Demokrat Ajak Semua Elemen Bangsa Jaga Ruang Publik yang Kondusif dan Beradab

Demokrat Ajak Semua Elemen Bangsa Jaga Ruang Publik yang Kondusif dan Beradab

Nasional | sindonews | Senin, 15 Juni 2026 - 12:47
share

Partai Demokrat mengajak semua elemen bangsa untuk bersama-sama menjaga suasana yang kondusif, sejuk, dan produktif di ruang publik, baik dalam kehidupan sehari-hari maupun dalam diskursus politik dan kebangsaan. Dalam negara demokrasi, perbedaan pendapat, kritik terhadap pemerintah, maupun ekspresi dukungan terhadap suatu kebijakan merupakan hal yang wajar dan dijamin oleh konstitusi.

Ketua Umum Partai Demokrat saat ini adalah Agus Harimurti Yudhoyono (AHY) mengatakan, kebebasan berpendapat adalah bagian penting dari demokrasi yang harus terus dijaga. “Namun demikian, kebebasan tersebut juga perlu diiringi dengan tanggung jawab dan etika,” ujar AHY dalam keterangan tertulisnya, Senin (15/6/2026).

Dia menambahkan, ruang publik akan memberikan manfaat yang lebih besar bagi masyarakat apabila diisi dengan pertukaran gagasan, argumentasi yang sehat, data yang akurat, serta solusi yang konstruktif bagi berbagai persoalan bangsa.

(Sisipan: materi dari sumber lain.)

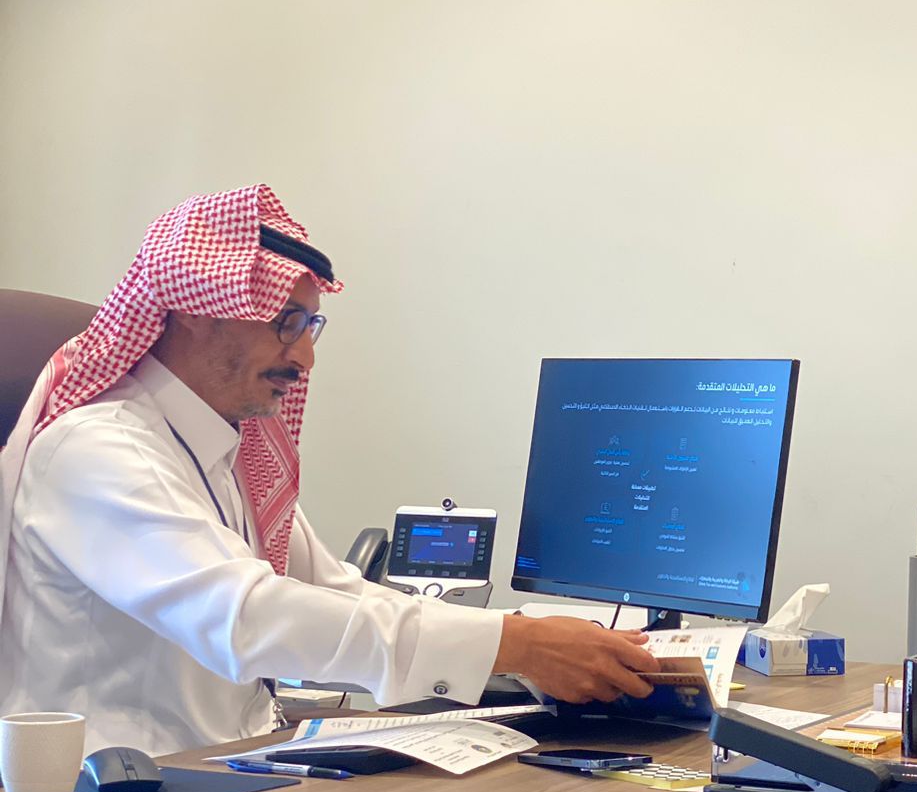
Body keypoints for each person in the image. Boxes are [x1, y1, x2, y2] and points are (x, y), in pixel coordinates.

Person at [0, 185, 659, 756]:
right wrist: (512, 645)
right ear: (199, 310)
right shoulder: (96, 451)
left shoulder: (229, 450)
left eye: (311, 326)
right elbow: (245, 618)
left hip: (231, 767)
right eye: (286, 323)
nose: (305, 359)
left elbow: (337, 592)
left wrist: (531, 641)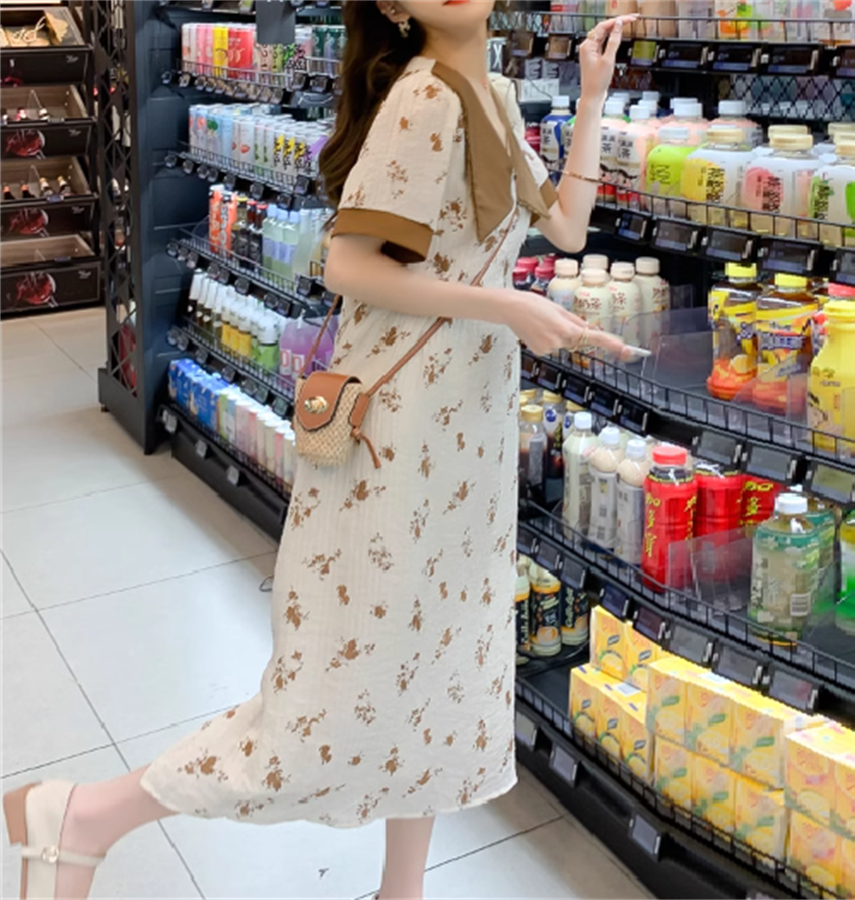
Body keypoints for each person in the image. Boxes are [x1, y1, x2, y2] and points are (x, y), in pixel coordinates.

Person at [2, 2, 637, 899]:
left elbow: (566, 225)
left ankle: (400, 891)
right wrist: (507, 306)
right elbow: (350, 263)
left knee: (441, 663)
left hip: (464, 435)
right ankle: (88, 815)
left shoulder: (490, 93)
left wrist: (593, 94)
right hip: (401, 435)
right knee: (335, 694)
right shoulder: (423, 98)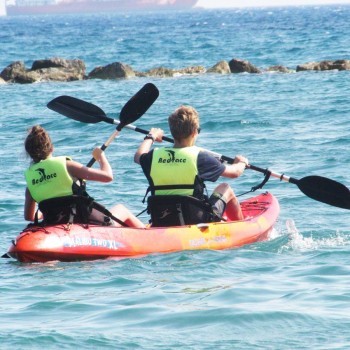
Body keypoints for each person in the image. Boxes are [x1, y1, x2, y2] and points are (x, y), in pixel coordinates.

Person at [134, 105, 249, 223]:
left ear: (172, 131)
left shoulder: (154, 156)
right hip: (195, 219)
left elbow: (138, 156)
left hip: (162, 218)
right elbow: (235, 173)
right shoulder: (200, 156)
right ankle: (242, 227)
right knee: (225, 187)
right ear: (194, 132)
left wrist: (151, 136)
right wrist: (241, 163)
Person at [24, 125, 144, 228]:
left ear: (29, 153)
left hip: (53, 223)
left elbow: (29, 217)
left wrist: (43, 214)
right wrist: (101, 158)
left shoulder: (30, 181)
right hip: (82, 219)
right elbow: (108, 176)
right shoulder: (67, 166)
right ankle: (151, 236)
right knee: (122, 210)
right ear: (51, 148)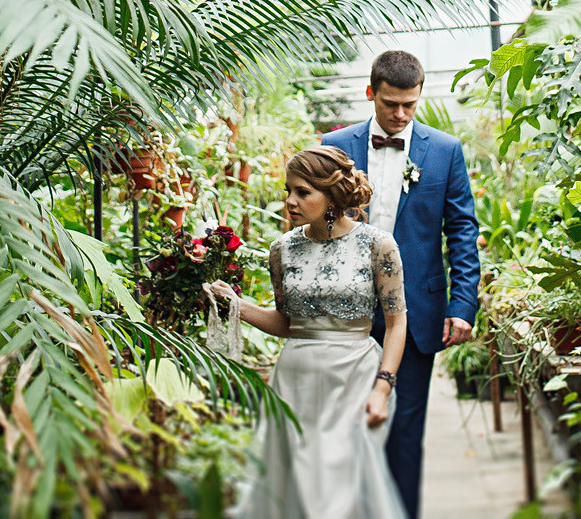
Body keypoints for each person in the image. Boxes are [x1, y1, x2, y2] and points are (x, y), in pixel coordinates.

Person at [206, 146, 409, 519]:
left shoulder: (378, 245)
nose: (289, 201)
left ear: (331, 196)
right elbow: (286, 323)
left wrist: (383, 388)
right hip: (295, 381)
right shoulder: (282, 249)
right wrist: (236, 304)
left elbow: (396, 323)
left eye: (302, 192)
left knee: (339, 492)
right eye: (288, 190)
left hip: (355, 379)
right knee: (295, 487)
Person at [322, 50, 481, 519]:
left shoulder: (446, 150)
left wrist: (463, 304)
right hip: (343, 312)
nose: (400, 114)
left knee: (405, 433)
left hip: (416, 313)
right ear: (371, 93)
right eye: (391, 103)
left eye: (410, 104)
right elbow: (318, 218)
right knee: (345, 429)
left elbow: (463, 231)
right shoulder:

Baca juga: Demo Mahasiswa Berlanjut! BEM Universitas Bung Karno Bawa 6 Tuntutan

Partai Demokrat berpandangan bahwa perbedaan pilihan politik tidak seharusnya berkembang menjadi saling merendahkan, saling menghina, atau memperuncing polarisasi di tengah masyarakat. “Bangsa Indonesia memiliki tradisi musyawarah, penghormatan terhadap perbedaan, serta semangat persatuan yang perlu terus dirawat bersama,” katanya.

Di tengah berbagai tantangan yang dihadapi bangsa, perhatian dan energi publik semestinya lebih banyak diarahkan pada upaya meningkatkan kesejahteraan rakyat, memperkuat perekonomian nasional, menciptakan lapangan kerja, meningkatkan kualitas pendidikan dan layanan kesehatan, serta menjaga persatuan dan stabilitas nasional.

“Karena itu, Partai Demokrat mengajak seluruh tokoh masyarakat, tokoh politik, pegiat media sosial, dan seluruh warga negara untuk bersama-sama menjaga kualitas komunikasi publik dengan mengedepankan etika, penghormatan terhadap perbedaan, dan semangat mencari solusi,” tuturnya.

Lebih lanjut dia mengatakan, demokrasi akan semakin kuat apabila perbedaan pandangan disampaikan secara dewasa, beradab, dan bertanggung jawab. “Persatuan bangsa harus senantiasa menjadi kepentingan yang lebih besar daripada perbedaan yang ada,” pungkasnya.